Pesquisa CAUSE: MEDO DA POLÍTICA

Os entrevistados mencionaram ainda temores ligados à reputação pessoal, principalmente em decorrência da má percepção que a atividade política adquiriu e da falta de privacidade à qual os políticos são expostos.

Minha geração está com medo da política. E não estou falando somente de nós, os “trintões” brasileiros, mas também de outros tantos homens e mulheres de várias partes do mundo, como você e eu. Pelo menos é o que indica uma pesquisa realizada ao longo do mês de junho com mais de 70 lideranças sociais, empresariais e acadêmicas do mundo todo. Mais do que a faixa etária em comum, na sua maioria entre 35 e 40 anos, e a experiência concreta em suas áreas de atuação, os pesquisados fazem parte dos Jovens Líderes Globais, grupo instituído pelo Fórum Econômico Mundial há mais de dez anos.

O primeiro temor em número de menções é aquele que diz respeito aos impactos na vida pessoal, notadamente em questões ligadas ao balanço entre família e política e à segurança física. Trazendo esse resultado para a realidade brasileira atual, a preocupação faz todo o sentido. A violência extrema em algumas regiões do país e a ascensão do crime organizado, que passa a participar da vida política para tentar influenciar decisões governamentais, parecem ter provocado o assassinato de diversos candidatos e políticos na Baixada Fluminense, no Rio de Janeiro. Há cerca de 45 dias, também presenciamos um ataque em Itumbiara/GO, cuja motivação ainda não foi completamente identificada. O cenário é muito preocupante, seja pelo medo causado em possíveis jovens lideranças ou pelos efeitos nefastos que isso traz ao sistema político como um todo. Mas mortes relacionadas à atividade política estão longe de ser exclusividade brasileira. Internacionalmente, tivemos um caso igualmente trágico e que gerou repercussão mundial: o assassinato de Jo Cox, deputada trabalhista inglesa que defendia a permanência do Reino Unido na Comunidade Europeia e que fazia parte ativamente do grupo de Jovens Líderes Globais, o que provavelmente impactou nas respostas dos participantes da pesquisa.

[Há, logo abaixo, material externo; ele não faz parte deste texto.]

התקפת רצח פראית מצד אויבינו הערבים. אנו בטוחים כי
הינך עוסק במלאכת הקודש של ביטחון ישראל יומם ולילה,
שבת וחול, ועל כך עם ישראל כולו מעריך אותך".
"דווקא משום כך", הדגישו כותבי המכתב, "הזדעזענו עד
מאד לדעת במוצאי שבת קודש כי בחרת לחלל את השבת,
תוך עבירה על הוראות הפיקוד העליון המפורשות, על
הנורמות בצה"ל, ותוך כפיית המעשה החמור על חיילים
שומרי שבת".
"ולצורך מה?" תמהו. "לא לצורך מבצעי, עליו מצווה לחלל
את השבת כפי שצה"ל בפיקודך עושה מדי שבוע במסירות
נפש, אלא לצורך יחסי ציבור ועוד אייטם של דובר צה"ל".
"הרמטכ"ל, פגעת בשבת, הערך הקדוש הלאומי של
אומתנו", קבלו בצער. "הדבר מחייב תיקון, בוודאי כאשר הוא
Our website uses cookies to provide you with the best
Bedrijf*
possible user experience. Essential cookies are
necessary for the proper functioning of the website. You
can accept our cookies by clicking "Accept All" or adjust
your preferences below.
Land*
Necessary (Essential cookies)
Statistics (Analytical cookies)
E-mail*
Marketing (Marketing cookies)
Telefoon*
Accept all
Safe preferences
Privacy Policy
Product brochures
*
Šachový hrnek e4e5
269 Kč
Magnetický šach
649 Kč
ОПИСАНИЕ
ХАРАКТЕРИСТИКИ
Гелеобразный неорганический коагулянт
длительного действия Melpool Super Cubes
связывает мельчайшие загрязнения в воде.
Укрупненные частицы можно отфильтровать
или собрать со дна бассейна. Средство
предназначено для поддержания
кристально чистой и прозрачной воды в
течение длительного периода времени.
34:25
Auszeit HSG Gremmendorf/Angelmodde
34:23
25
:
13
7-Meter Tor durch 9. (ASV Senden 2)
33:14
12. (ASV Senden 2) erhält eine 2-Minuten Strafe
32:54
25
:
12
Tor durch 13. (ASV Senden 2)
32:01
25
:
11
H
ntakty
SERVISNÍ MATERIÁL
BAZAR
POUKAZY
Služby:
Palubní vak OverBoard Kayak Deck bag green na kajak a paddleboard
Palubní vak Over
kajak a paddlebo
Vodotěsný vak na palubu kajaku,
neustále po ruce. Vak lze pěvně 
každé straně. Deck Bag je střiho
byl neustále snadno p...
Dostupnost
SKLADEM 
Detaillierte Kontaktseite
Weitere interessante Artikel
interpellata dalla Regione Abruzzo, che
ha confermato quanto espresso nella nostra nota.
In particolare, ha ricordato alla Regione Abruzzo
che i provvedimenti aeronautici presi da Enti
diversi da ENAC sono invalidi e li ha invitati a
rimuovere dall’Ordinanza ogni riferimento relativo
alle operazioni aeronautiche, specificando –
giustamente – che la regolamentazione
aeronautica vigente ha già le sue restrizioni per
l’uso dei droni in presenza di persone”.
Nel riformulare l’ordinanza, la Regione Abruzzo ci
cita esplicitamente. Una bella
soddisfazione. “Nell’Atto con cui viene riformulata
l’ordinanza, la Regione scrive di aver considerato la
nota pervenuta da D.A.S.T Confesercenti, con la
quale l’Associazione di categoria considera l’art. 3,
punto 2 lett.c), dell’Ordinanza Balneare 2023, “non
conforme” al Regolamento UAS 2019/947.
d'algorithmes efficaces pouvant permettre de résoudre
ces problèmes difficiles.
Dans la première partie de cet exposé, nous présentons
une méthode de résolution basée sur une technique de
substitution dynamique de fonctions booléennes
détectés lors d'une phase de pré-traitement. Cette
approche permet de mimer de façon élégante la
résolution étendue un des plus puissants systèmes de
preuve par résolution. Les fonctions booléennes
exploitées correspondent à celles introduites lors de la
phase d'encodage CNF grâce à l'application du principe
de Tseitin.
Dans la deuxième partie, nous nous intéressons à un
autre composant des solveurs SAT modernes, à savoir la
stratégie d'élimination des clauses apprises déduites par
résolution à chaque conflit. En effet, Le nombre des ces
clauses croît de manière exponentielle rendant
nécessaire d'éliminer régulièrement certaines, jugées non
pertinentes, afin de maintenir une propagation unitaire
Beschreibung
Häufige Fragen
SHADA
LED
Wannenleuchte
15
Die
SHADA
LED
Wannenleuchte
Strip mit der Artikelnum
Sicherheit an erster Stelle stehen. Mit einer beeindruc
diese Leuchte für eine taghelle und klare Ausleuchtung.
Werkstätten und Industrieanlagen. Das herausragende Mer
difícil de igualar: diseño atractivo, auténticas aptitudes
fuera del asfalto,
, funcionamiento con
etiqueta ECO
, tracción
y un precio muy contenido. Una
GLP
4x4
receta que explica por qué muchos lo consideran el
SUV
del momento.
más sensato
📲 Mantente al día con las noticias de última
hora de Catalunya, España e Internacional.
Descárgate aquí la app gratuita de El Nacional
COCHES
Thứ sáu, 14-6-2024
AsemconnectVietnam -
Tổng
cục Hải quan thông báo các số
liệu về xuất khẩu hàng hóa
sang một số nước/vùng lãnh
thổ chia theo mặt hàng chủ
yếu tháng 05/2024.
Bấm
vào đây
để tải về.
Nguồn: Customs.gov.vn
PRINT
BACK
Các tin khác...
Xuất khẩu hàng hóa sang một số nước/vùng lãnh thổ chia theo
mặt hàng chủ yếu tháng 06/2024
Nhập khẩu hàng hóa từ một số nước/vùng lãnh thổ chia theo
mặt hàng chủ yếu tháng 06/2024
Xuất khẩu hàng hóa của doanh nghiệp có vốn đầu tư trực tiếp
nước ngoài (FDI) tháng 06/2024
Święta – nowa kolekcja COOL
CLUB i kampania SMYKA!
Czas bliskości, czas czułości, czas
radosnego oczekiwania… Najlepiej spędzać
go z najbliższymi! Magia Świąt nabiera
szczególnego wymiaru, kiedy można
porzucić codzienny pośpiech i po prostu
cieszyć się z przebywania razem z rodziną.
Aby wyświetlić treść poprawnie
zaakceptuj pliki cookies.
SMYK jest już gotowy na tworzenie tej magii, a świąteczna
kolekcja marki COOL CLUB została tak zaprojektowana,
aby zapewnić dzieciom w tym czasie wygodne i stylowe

Os entrevistados mencionaram ainda temores ligados à reputação pessoal, principalmente em decorrência da má percepção que a atividade política adquiriu e da falta de privacidade à qual os políticos são expostos. Neste mundo novo em que vivemos, a transparência virou dado de realidade – e não mais condição eventual. Por outro lado, a mesma revolução que exige mais transparência da classe política também pode massacrar a reputação de alguém em minutos, a partir de boatos disseminados pelas redes sociais, como os que vicejam em qualquer período eleitoral. Por fim, o último medo se refere a entrar de vez na atividade política, mas não conseguir fazer nada, não conseguir gerar nenhum impacto positivo, em razão do ambiente corrupto e pouco meritocrático percebido pelos entrevistados.

A sensação parece indicar que a luta está perdida. E esse sentimento aflora justamente no grupo etário que, pela lógica da vida na pólis, deveria estar assumindo posições de liderança no lugar das gerações que começam a se aposentar, voluntária ou forçosamente. Não quer dizer que não tenhamos noção da importância e dos impactos da política em nossas vidas e na de nossas comunidades. A mesma pesquisa que indica os temores, igualmente mostra que o desejo de transformar o mundo pela via pacífica, ou seja, pela ação política, ainda é indiscutivelmente majoritário entre os pesquisados. Há, portanto, dois caminhos possíveis: ficar paralisado, com medo, ou arregaçar as mangas e agir para mudar, agora.

Considerando todas as evidências de que o nosso sistema político está em colapso, não há outra alternativa senão agir. Precisamos construir e implementar uma visão de futuro para o Brasil, plural e baseada nos valores deste século, retomando a ideia da política como busca do bem comum. Mas, para isso, precisaremos vencer os temores, com determinação e firmeza de propósito, pois há muito o que fazer. O caminho será árduo e inóspito, mas tenho convicção de que, juntos e com objetivos claros, podemos transformar radicalmente nossa sociedade.

Leandro Machado, 38, cientista político pela Universidade de Brasília, é sócio da consultoria CAUSE.